Ashok Goel, a computer science professor at Georgia Tech University introduced his online graduate-level Artificial Intelligence course students to their new teaching assistant, Jill Watson, without letting them in on a big secret.

The professor listed Jill, along with the other TAs, on the course website, should students have questions during the course. Professor Goel said that students ask thousands of questions per semester and his staff of TAs often struggle to keep up and provide quality answers.

A few discerning students found the name Jill Watson to be notable in an Artificial Intelligence course, but no one concluded that the teaching assistant was not human, but rather a chatbot powered by IBM's Watson technology. One student unwittingly nominated Jill Watson as outstanding TA in the university's teacher survey.

The professor's experiment with the chatbot was a success, providing students with speedy and meaningful answers that improved their educational experience.

Nonetheless, many fear that, instead of using education to improve the human experience, robots such as an AI chatbot are simply machines that regurgitate a school's academic party line.

The ongoing controversy surrounding the appropriate role of artificial intelligence and robotics in society, was the subject of a Radio Sputnik interview with Professor Ashok Goel on Monday.

What did you intend to gain by subjecting your students to a chatbot?

"This was no prank, it was a serious experiment on improving the quality of education," started Goel. "Students, they often need assistance and they don't often get it, but if we can use AI across the world and take education to every student who needs it that would be beautiful."

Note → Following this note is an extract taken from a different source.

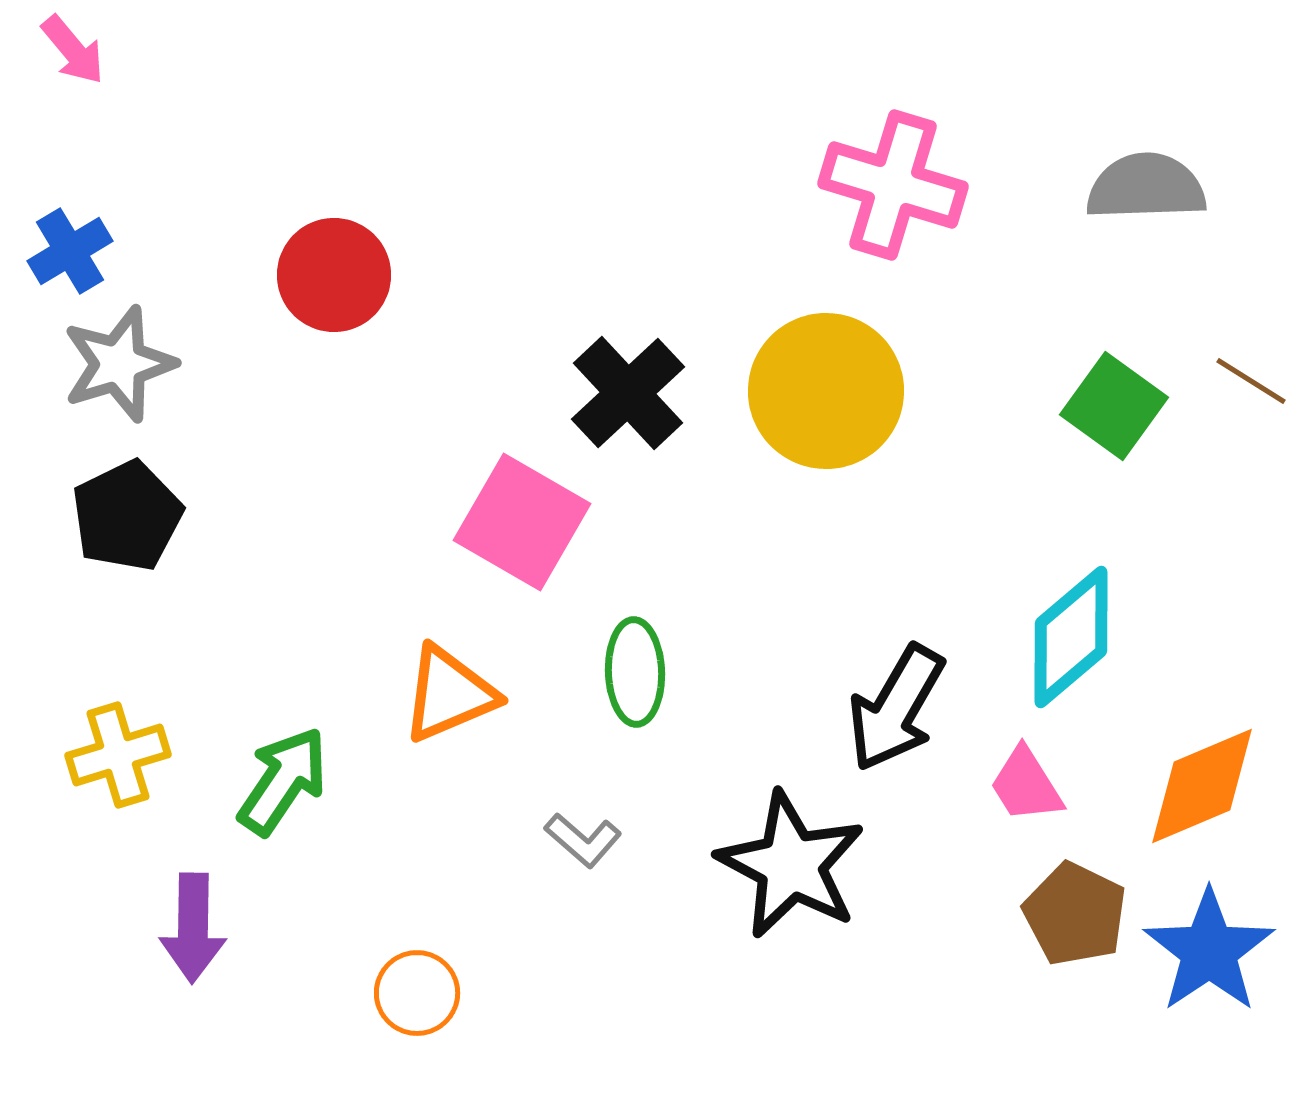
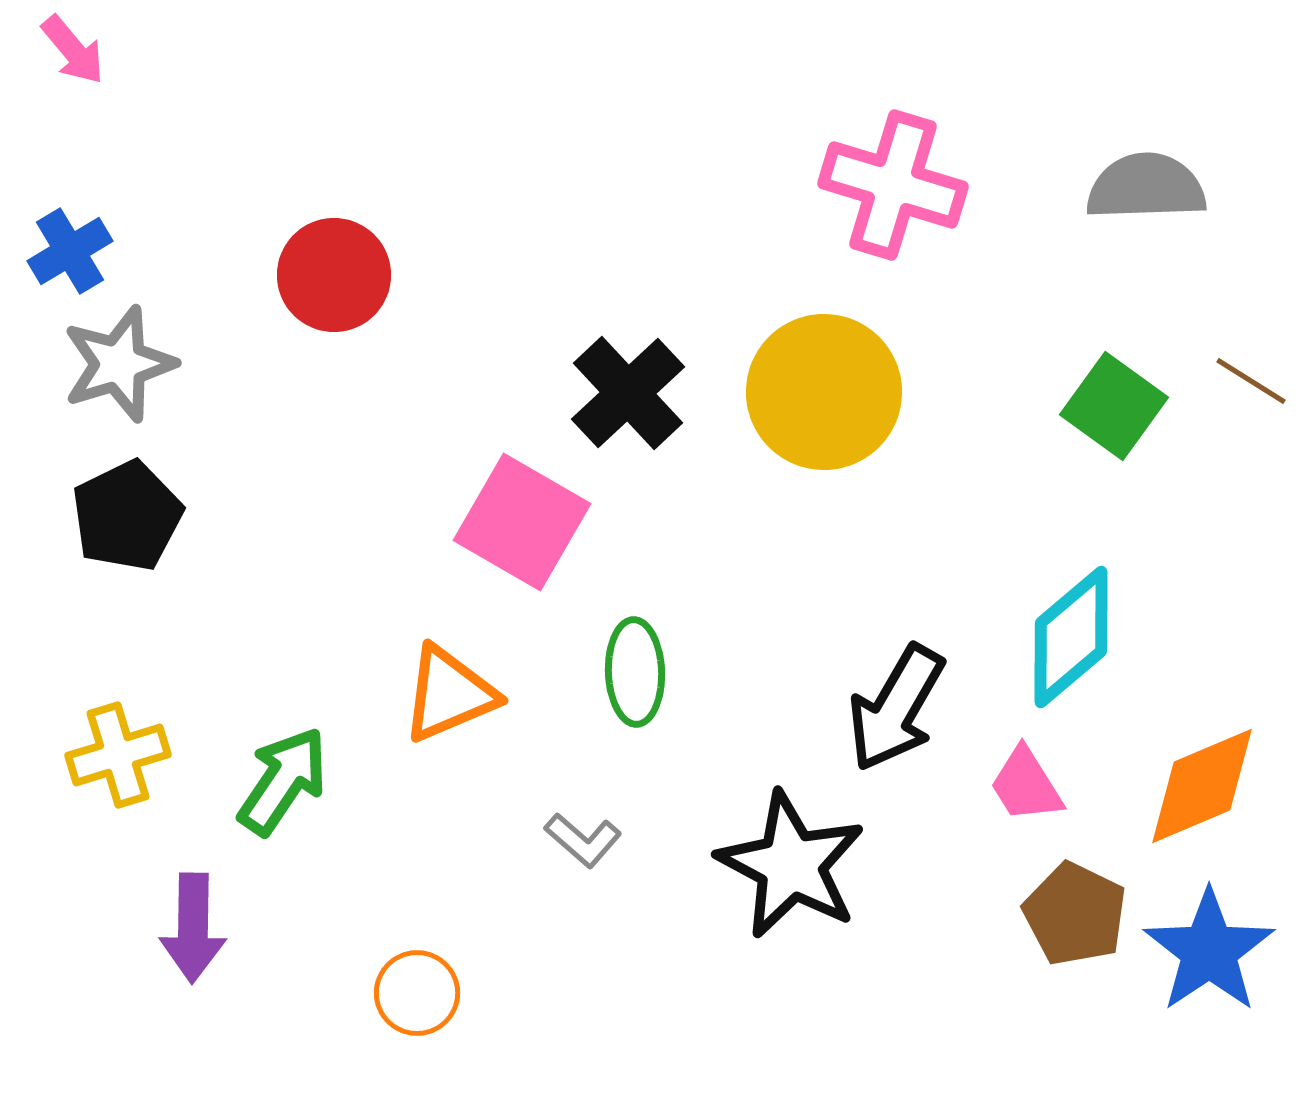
yellow circle: moved 2 px left, 1 px down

The professor explained that there never seems to be enough teaching assistants to provide students with answers in a seamless fashion, while the question is still ripe. He also observed that, semester to semester, many of the questions asked by students, often framed in different ways, tend to be the same.

"It is also an experiment on human perception of AI," said the professor. "We introduced an AI agent in the class and the students find out whether they can decipher between AI and humans."

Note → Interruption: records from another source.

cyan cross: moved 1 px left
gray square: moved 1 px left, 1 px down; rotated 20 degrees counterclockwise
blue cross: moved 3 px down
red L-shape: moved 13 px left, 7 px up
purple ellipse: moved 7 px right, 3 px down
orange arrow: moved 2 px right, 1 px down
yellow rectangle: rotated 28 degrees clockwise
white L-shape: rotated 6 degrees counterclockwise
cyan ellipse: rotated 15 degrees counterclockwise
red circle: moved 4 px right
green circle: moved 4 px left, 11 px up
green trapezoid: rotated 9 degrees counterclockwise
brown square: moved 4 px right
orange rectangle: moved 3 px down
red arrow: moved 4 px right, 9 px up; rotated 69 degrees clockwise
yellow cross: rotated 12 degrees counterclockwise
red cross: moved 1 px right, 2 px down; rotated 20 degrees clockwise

Can this technology be scaled to provide education worldwide?

"Yes," said the professor, noting that Jill Watson served a class of 300 students with extremely favorable reviews. "Indeed, part of the reason why we did this experiment is that we hoped to use it in other classes and potentially for any online class in the world," he said.

Goel explained that Jill Watson became a better teaching assistant as the semester went on, learning from encounters with students, and he expects the AI to grow in usefulness.

"Not all of her answers were perfect, but humans were providing answers to questions as well and we fed the human answers back into Jill. We found that as we fed answers into Jill her performance improved," explained Goel. "How far can it go? I'm not sure yet."

How do you respond to the assertion that AI is scary and threatens jobs?

"I do not think it is scary at all," said the professor. "I have a very optimistic view of AI in the future."

Goel affirmed that he and other researchers are "always using AI to help humans, never to replace them." He suggests that an appropriate role for AI is in fields "like education where human beings are not always available or are so overwhelmed by their work that they are unable to do it well."

Nevertheless, many still see an all-too-fine line between artificial intelligence assisting humans and the rendering of gainful employment, and thus a decent quality of life, obsolete.